Stated task 1:
Write out the passage on Henry V word for word, from "Comets, importing change" up to and including "so much worth.".

Document passage:
....
Hung be the heavens with black, yield day to night!
Comets, importing change of times and states,
Brandish your crystal tresses in the sky,
And with them scourge the bad revolting stars
That have consented unto Henry’s death!
King Henry the Fifth, too famous to live long!
England ne’er lost a king of so much worth.

John Lancaster, Duke of Bedford, Henry VI, Act 1, Scene 1

Henry was too famous to live long?  In any event, he did not.  At the age of 35, during his siege of Meaux, he contracted dysentery, always the greatest killer of soldiers before the last century.  He lingered for three weeks before dying in the small hours before dawn of September 1, 1422.  By the standards of his devout age he was judged quite pious in his observation of the Faith.  He was liberal in his alms to the poor and ever gave an attentive ear to the cries for justice of the weak.
....
Material for this exercise:
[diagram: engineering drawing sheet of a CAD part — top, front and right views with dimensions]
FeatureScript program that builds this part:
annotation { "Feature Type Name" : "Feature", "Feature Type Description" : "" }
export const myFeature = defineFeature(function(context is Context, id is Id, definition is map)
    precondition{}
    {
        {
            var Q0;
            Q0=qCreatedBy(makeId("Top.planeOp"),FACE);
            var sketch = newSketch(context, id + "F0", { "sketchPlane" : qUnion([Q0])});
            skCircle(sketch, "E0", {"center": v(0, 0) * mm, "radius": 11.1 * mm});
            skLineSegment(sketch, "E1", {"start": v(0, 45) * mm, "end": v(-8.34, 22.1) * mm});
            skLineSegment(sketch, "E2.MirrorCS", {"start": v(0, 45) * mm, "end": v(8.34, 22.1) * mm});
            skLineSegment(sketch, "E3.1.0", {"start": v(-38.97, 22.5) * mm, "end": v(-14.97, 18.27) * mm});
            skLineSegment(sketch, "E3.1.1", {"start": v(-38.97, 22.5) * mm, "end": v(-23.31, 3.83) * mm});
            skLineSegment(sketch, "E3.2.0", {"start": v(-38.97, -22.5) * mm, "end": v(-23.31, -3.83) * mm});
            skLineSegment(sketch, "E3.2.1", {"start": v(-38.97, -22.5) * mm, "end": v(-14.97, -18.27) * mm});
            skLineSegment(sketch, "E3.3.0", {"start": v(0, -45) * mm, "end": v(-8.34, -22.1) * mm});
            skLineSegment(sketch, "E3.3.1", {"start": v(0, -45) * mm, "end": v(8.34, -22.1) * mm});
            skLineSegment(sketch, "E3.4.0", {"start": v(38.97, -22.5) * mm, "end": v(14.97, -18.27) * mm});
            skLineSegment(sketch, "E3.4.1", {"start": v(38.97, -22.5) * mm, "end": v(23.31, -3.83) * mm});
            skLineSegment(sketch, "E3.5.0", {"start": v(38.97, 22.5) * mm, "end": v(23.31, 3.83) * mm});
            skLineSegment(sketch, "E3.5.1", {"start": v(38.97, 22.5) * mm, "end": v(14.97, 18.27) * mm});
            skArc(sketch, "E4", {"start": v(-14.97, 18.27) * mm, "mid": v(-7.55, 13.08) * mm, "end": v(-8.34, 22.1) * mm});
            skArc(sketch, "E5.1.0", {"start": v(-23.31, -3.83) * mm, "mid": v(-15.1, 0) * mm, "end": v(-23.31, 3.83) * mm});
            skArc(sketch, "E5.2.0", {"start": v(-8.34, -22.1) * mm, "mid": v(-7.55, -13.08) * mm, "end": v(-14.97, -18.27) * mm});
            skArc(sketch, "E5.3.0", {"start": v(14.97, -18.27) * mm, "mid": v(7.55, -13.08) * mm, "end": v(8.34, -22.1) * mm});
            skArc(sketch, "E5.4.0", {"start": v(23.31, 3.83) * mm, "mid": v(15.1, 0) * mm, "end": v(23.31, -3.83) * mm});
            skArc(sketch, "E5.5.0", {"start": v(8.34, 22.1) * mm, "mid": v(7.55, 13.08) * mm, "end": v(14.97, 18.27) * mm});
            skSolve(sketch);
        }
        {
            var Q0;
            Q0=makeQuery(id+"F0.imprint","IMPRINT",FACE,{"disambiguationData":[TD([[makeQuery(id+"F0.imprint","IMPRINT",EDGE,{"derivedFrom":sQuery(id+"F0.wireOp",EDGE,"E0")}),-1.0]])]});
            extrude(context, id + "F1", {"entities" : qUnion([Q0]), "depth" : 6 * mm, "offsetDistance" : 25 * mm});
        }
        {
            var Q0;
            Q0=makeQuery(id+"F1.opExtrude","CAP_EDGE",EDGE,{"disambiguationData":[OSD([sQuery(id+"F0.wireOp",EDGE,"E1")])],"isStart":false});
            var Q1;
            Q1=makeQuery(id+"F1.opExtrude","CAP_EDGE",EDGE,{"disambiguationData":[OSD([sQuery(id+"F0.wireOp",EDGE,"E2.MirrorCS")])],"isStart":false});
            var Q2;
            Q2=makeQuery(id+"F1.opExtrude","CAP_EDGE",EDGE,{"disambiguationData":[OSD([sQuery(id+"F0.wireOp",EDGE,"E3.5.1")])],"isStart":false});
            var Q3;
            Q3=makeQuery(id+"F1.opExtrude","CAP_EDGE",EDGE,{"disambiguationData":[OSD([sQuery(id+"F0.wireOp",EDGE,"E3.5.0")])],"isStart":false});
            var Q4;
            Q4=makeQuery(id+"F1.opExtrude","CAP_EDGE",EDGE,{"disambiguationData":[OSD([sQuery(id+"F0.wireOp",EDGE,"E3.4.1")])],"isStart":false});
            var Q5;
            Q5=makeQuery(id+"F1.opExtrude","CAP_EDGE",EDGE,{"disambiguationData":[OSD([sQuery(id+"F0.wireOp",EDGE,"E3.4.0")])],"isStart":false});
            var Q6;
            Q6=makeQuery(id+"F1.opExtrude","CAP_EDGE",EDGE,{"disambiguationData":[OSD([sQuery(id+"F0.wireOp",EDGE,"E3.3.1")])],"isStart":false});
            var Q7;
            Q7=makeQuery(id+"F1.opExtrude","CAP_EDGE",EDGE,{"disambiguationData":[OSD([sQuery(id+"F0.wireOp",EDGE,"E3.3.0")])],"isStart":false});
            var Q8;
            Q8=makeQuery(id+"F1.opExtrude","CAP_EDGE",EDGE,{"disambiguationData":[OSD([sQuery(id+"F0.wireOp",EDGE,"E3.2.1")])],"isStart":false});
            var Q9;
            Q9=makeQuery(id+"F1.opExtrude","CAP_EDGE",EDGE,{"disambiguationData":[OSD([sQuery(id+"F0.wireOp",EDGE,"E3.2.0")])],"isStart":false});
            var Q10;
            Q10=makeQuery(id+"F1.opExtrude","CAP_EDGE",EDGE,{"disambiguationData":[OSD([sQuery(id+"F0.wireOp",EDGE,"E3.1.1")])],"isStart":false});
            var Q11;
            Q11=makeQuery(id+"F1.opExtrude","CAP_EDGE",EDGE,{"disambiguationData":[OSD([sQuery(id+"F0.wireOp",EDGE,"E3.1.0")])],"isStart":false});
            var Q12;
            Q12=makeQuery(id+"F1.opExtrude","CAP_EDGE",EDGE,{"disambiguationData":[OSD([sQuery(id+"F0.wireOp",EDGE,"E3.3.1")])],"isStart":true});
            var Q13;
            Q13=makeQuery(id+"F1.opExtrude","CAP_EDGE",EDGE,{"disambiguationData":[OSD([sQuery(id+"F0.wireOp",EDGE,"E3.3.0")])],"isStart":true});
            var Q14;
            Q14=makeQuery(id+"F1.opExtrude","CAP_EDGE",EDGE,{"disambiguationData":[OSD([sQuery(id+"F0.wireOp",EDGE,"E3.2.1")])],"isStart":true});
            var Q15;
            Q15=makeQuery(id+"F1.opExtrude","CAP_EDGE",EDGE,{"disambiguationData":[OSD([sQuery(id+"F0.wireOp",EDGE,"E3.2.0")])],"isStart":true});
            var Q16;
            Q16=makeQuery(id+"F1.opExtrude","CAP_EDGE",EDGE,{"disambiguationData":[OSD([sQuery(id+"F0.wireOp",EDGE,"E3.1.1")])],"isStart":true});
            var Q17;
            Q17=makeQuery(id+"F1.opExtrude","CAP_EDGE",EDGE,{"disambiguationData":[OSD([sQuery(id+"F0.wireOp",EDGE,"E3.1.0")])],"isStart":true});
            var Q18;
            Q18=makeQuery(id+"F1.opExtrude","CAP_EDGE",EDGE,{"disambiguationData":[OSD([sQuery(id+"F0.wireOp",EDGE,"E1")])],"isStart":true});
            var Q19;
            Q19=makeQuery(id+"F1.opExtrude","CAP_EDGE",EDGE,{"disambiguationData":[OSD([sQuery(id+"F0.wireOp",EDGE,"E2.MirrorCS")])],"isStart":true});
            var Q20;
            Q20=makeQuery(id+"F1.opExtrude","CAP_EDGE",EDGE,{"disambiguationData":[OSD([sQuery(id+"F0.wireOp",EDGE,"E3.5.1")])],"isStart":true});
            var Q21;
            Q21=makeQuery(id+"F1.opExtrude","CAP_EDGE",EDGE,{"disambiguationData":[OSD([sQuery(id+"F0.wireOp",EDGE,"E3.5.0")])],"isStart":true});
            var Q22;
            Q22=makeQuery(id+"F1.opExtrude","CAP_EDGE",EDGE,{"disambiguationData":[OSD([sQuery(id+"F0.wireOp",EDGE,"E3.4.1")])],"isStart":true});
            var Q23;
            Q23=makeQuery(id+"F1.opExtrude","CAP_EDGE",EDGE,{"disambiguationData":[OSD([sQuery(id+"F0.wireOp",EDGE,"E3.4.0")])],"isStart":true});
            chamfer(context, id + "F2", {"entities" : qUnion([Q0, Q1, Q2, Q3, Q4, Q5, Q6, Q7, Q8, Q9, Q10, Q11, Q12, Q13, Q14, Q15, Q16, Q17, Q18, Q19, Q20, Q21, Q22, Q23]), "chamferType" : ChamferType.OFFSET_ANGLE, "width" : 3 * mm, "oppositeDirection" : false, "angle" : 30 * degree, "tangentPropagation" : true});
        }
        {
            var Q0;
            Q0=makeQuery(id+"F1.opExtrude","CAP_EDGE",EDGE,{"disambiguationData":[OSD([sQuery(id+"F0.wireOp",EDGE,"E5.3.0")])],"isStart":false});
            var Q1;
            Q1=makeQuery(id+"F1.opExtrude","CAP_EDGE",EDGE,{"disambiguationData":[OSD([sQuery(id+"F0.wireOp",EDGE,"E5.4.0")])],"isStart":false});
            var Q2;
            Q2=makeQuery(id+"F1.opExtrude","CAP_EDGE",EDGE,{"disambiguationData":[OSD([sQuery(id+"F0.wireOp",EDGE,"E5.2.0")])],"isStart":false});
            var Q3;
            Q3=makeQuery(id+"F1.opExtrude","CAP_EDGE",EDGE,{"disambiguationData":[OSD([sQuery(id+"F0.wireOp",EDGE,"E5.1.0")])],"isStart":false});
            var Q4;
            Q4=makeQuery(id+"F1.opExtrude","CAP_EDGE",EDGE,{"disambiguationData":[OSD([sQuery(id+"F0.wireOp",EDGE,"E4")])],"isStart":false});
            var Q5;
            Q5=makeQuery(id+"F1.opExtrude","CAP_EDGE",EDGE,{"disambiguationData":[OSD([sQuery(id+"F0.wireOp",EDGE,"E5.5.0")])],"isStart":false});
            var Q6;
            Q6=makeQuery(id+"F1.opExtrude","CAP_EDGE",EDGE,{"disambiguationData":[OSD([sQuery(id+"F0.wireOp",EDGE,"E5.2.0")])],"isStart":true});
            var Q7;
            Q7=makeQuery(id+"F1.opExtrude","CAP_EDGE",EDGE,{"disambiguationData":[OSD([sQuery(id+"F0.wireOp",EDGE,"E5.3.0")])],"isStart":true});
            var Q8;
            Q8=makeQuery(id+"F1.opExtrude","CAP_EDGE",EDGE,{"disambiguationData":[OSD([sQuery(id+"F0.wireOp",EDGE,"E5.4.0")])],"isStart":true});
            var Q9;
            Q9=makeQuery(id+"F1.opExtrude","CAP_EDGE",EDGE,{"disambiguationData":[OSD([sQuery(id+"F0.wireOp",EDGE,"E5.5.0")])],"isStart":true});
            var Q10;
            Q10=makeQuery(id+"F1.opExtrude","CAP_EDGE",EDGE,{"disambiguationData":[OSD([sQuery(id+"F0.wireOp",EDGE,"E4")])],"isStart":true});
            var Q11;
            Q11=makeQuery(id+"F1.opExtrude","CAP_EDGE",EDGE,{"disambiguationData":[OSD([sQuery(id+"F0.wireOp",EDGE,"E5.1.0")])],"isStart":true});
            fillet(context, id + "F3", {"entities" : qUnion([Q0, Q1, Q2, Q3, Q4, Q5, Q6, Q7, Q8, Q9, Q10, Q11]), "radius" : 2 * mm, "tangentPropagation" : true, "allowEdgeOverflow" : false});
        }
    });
....
Stated task 2:
Give the listing again from its first line up to and including the line with "v(-7.55, 13.08) *", replacing "skLineSegment" with "skLine" and keeping everything else unchanged. Return only those lines.

Result 1:
Comets, importing change of times and states,
Brandish your crystal tresses in the sky,
And with them scourge the bad revolting stars
That have consented unto Henry’s death!
King Henry the Fifth, too famous to live long!
England ne’er lost a king of so much worth.

Result 2:
[diagram: engineering drawing sheet of a CAD part — top, front and right views with dimensions]
FeatureScript program that builds this part:
annotation { "Feature Type Name" : "Feature", "Feature Type Description" : "" }
export const myFeature = defineFeature(function(context is Context, id is Id, definition is map)
    precondition{}
    {
        {
            var Q0;
            Q0=qCreatedBy(makeId("Top.planeOp"),FACE);
            var sketch = newSketch(context, id + "F0", { "sketchPlane" : qUnion([Q0])});
            skCircle(sketch, "E0", {"center": v(0, 0) * mm, "radius": 11.1 * mm});
            skLine(sketch, "E1", {"start": v(0, 45) * mm, "end": v(-8.34, 22.1) * mm});
            skLine(sketch, "E2.MirrorCS", {"start": v(0, 45) * mm, "end": v(8.34, 22.1) * mm});
            skLine(sketch, "E3.1.0", {"start": v(-38.97, 22.5) * mm, "end": v(-14.97, 18.27) * mm});
            skLine(sketch, "E3.1.1", {"start": v(-38.97, 22.5) * mm, "end": v(-23.31, 3.83) * mm});
            skLine(sketch, "E3.2.0", {"start": v(-38.97, -22.5) * mm, "end": v(-23.31, -3.83) * mm});
            skLine(sketch, "E3.2.1", {"start": v(-38.97, -22.5) * mm, "end": v(-14.97, -18.27) * mm});
            skLine(sketch, "E3.3.0", {"start": v(0, -45) * mm, "end": v(-8.34, -22.1) * mm});
            skLine(sketch, "E3.3.1", {"start": v(0, -45) * mm, "end": v(8.34, -22.1) * mm});
            skLine(sketch, "E3.4.0", {"start": v(38.97, -22.5) * mm, "end": v(14.97, -18.27) * mm});
            skLine(sketch, "E3.4.1", {"start": v(38.97, -22.5) * mm, "end": v(23.31, -3.83) * mm});
            skLine(sketch, "E3.5.0", {"start": v(38.97, 22.5) * mm, "end": v(23.31, 3.83) * mm});
            skLine(sketch, "E3.5.1", {"start": v(38.97, 22.5) * mm, "end": v(14.97, 18.27) * mm});
            skArc(sketch, "E4", {"start": v(-14.97, 18.27) * mm, "mid": v(-7.55, 13.08) * mm, "end": v(-8.34, 22.1) * mm});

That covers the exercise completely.